Nowadays, whether caused by Christianity or by our roots in farming culture, the feast has mostly become one of thanks for the harvest. We give thanks for the rich and abundant harvest, for full storehouses. At a time when we are no longer threatened by hunger and cold, it seems reasonable to look back at the past year and think about things we can be thankful for. What were we given in abundance? Which expectations weren’t fulfilled? Is it really necessary to have them fulfilled? Is it possible that non-fulfilment is also part of the harvest? We become aware of the fact that we can’t take being well-off for granted. In other places and other times people are awaiting the nearing winter in fear of hunger, thirst and cold. This should put our anxieties in perspective and cause us to be thankful for the abundance and riches that we have.

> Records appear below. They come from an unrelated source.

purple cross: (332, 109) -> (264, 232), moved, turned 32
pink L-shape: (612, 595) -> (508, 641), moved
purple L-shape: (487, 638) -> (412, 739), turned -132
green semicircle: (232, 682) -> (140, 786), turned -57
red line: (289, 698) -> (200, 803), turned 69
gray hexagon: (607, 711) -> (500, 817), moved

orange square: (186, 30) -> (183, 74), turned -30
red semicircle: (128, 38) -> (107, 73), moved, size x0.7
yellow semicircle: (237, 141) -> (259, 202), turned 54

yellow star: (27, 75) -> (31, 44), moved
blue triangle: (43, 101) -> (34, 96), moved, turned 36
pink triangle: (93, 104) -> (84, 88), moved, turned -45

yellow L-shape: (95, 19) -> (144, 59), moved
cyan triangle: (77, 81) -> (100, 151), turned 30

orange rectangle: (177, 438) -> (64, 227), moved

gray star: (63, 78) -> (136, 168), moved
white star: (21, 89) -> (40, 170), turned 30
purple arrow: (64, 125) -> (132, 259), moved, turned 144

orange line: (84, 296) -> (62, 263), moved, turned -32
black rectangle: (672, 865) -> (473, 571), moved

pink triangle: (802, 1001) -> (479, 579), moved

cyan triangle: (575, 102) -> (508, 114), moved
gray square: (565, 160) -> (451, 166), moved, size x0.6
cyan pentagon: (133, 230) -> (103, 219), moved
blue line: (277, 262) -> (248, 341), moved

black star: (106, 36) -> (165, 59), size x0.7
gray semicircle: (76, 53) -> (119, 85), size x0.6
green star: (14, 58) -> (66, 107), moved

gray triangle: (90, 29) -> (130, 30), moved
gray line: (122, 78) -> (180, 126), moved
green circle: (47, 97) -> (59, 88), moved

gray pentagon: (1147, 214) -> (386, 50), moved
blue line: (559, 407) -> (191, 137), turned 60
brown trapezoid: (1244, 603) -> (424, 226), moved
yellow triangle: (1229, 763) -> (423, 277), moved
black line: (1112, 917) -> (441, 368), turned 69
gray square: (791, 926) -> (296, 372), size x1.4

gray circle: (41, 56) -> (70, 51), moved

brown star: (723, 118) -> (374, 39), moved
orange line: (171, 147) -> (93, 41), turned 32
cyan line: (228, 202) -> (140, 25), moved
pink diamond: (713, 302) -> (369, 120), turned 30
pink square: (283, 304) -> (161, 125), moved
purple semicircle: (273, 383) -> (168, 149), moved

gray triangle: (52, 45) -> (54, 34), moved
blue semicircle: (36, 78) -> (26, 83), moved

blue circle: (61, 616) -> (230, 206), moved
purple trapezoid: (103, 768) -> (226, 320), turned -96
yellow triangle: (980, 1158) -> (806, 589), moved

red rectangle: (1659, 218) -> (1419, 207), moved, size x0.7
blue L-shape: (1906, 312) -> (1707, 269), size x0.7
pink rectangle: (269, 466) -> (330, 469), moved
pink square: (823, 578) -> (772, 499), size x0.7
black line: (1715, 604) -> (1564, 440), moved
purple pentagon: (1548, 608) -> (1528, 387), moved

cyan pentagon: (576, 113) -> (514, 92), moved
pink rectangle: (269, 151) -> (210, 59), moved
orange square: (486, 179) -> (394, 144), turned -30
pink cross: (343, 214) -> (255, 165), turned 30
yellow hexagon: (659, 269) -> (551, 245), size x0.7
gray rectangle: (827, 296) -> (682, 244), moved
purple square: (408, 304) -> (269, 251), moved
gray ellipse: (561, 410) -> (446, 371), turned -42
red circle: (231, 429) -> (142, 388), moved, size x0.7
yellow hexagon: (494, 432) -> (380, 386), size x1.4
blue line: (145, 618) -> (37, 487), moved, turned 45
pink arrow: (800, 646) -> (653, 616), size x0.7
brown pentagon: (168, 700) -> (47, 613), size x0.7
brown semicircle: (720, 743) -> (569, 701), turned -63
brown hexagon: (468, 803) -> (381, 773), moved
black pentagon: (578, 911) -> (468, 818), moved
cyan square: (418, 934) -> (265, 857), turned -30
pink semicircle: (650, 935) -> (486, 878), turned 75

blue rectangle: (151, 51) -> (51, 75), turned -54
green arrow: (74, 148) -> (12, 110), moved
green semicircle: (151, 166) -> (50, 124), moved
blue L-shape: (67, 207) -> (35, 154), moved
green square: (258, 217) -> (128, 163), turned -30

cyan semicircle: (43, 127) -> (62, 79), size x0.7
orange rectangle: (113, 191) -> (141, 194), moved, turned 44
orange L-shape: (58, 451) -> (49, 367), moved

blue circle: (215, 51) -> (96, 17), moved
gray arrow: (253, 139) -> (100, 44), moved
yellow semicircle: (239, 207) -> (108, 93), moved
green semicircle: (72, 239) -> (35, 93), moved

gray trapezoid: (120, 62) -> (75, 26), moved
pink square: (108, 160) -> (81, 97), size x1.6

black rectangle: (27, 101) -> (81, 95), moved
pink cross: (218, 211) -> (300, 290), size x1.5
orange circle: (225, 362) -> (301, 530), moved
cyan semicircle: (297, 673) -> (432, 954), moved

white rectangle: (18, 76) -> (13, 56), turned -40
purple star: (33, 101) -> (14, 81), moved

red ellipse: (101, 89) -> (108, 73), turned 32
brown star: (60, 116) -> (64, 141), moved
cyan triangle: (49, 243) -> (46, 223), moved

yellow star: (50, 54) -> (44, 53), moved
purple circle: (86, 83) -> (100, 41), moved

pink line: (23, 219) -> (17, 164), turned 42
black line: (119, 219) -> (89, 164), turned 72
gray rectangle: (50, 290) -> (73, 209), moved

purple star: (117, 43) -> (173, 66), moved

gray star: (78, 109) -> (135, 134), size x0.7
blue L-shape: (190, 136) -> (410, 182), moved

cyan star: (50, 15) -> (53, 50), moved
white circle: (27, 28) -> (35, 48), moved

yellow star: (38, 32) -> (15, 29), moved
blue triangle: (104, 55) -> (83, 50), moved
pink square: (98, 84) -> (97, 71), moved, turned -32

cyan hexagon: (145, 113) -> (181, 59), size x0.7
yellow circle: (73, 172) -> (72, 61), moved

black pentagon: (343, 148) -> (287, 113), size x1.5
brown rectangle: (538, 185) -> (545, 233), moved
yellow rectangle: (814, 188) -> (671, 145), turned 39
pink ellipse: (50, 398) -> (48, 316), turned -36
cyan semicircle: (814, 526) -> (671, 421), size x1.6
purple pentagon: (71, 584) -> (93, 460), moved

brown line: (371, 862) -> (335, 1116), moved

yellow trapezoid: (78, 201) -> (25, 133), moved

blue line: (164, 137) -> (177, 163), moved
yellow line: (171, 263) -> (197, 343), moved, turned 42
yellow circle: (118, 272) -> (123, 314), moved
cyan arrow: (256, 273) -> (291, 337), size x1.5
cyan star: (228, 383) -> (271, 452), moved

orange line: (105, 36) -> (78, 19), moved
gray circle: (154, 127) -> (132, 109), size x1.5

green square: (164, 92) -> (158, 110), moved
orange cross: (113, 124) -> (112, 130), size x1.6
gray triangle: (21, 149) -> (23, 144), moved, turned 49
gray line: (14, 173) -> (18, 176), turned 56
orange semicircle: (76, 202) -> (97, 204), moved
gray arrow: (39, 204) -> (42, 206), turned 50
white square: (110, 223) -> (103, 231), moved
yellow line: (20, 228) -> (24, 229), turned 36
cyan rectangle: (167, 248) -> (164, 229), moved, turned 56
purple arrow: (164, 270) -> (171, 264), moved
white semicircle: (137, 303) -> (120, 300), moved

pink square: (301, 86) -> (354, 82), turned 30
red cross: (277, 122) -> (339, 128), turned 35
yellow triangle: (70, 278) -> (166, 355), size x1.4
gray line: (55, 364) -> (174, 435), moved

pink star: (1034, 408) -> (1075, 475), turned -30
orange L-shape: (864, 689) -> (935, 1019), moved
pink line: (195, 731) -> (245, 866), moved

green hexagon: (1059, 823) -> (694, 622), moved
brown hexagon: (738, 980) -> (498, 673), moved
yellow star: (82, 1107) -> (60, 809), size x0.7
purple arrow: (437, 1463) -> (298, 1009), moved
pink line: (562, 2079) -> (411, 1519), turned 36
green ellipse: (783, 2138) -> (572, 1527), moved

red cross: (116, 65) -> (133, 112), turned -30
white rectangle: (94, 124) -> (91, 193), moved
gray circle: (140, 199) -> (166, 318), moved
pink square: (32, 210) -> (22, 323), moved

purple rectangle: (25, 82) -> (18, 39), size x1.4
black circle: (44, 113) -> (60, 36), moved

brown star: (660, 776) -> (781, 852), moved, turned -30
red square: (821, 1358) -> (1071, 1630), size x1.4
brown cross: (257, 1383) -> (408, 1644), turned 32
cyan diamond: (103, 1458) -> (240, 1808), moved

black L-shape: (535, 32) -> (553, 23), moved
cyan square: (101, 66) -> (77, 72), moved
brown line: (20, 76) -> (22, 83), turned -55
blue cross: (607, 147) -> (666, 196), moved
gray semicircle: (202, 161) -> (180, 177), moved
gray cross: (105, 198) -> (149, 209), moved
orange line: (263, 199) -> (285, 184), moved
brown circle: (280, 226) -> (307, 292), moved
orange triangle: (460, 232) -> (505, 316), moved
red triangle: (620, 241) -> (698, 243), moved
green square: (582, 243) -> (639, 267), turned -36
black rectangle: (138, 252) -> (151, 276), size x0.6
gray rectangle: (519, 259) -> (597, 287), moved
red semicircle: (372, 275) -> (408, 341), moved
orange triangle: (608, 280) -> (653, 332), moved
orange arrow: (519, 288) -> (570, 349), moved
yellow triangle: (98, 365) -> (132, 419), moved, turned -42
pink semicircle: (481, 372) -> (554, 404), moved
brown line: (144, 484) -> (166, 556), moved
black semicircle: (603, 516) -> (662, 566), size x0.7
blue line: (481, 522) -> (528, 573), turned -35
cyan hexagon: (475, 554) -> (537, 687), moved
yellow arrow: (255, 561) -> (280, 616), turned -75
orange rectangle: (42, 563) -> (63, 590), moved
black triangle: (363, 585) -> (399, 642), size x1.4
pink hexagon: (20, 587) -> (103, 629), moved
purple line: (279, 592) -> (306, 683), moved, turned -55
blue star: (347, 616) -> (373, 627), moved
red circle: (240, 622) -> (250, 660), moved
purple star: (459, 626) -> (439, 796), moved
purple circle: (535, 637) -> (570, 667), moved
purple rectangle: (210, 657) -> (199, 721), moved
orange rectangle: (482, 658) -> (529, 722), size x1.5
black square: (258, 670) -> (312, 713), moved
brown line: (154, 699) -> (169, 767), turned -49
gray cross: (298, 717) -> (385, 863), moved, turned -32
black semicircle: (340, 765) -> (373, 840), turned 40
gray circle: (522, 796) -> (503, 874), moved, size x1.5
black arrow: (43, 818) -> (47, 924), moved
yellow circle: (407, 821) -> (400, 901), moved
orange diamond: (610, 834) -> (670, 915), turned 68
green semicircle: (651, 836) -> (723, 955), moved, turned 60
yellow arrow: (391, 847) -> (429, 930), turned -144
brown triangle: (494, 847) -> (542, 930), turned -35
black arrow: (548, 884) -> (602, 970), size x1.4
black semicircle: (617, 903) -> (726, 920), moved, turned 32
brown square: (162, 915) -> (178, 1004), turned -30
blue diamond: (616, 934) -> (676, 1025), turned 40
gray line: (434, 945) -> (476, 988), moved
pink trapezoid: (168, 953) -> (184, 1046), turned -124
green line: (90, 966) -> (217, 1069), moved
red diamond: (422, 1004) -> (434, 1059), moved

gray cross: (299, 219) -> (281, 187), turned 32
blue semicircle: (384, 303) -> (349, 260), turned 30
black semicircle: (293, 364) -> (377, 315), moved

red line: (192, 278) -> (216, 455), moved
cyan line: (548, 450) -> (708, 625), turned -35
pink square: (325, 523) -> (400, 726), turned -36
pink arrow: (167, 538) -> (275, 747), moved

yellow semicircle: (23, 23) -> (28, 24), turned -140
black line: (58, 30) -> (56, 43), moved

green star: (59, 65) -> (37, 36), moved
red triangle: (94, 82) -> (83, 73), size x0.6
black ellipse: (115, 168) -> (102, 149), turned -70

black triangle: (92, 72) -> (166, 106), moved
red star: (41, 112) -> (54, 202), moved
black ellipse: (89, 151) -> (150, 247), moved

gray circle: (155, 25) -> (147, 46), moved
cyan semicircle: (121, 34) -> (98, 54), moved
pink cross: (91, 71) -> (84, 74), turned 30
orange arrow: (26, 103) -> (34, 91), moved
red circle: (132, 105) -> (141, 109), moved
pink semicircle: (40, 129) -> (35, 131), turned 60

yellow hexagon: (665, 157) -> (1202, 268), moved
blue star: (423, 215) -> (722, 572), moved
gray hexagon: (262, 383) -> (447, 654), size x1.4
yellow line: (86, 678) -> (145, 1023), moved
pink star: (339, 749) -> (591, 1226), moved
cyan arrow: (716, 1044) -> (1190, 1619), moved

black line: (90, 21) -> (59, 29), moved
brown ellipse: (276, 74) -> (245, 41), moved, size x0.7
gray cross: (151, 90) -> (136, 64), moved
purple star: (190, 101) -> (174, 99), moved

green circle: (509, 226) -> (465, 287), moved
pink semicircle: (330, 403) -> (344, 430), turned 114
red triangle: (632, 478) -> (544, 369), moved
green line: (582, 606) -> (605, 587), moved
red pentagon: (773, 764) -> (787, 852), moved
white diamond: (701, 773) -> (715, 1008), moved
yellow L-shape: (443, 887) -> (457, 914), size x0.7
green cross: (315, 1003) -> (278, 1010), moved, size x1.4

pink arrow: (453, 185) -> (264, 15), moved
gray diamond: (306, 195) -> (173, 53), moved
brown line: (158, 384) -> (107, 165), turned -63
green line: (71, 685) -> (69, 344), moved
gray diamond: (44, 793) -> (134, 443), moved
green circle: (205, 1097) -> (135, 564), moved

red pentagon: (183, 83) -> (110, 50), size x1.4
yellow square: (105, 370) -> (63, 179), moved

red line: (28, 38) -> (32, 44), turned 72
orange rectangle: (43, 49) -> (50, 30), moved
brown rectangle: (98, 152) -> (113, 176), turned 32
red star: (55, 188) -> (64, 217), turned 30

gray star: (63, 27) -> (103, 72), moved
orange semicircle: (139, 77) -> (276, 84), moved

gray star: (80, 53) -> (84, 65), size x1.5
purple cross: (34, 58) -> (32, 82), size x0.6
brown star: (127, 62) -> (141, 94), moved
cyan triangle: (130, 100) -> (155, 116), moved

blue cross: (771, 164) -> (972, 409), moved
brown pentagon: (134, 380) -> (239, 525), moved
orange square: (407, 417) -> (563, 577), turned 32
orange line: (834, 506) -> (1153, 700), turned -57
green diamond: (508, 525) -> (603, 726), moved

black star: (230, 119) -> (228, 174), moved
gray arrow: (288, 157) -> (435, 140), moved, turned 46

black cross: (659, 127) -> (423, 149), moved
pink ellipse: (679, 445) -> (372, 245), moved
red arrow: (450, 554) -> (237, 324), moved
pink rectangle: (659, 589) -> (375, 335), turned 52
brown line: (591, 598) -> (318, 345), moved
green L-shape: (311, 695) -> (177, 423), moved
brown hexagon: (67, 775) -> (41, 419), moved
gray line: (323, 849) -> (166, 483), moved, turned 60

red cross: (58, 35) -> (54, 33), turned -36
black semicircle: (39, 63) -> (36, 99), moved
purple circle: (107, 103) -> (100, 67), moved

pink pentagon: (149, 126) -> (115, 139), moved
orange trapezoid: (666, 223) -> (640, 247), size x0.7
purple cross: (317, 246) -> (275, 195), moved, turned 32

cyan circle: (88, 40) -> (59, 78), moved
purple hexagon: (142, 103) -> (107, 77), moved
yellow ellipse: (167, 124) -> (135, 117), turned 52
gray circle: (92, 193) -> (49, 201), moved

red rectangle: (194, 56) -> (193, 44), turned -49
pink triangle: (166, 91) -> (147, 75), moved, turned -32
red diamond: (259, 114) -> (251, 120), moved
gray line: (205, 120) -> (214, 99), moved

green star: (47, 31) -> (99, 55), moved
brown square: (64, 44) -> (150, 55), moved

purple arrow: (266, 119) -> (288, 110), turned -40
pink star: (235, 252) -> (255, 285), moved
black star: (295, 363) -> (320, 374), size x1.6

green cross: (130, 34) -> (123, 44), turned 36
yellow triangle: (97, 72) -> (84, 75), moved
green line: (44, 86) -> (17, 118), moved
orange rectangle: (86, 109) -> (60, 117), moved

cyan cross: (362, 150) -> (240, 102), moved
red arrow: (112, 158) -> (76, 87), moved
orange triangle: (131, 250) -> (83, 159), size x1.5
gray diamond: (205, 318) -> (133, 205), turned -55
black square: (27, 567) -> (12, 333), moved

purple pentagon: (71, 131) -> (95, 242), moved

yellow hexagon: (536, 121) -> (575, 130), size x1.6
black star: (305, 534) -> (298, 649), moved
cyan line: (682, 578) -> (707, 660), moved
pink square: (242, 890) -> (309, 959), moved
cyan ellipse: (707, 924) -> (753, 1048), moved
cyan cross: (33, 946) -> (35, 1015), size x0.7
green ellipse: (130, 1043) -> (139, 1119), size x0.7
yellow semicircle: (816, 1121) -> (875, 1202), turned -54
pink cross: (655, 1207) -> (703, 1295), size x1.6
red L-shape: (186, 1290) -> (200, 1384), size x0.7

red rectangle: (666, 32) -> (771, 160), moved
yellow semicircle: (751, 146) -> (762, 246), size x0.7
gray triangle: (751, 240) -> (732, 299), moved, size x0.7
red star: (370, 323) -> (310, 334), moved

Suggestion of how to perform a ritual: Look for a place outside where you can feel the advancing autumn. It is up to you whether you pick a field with a last few flowers, a place in the woods where you can watch the falling leaves or the edge of the woods where you can enjoy the golden leaves and colours of autumn. Sit down and concentrate on this year’s harvest. What has been given to you? Are there things you can be thankful for? Have a look at the autumnal colours, consider the process of decay and try to find out what you feel inside when you think about this slow decay. Do you find melancholy, sorrow, fear of death and illness, and of the dark season of the year? Then try to let both elements – the thankfulness and the dark – stand on their own. Give them both space without evaluating them, without labelling them or shaking them off. Take a short walk through autumnal nature and collect symbols for your harvest and for your darker feelings. Everyone bring their collection together and sit around the warming fire and eat the food which has been provided in abundance.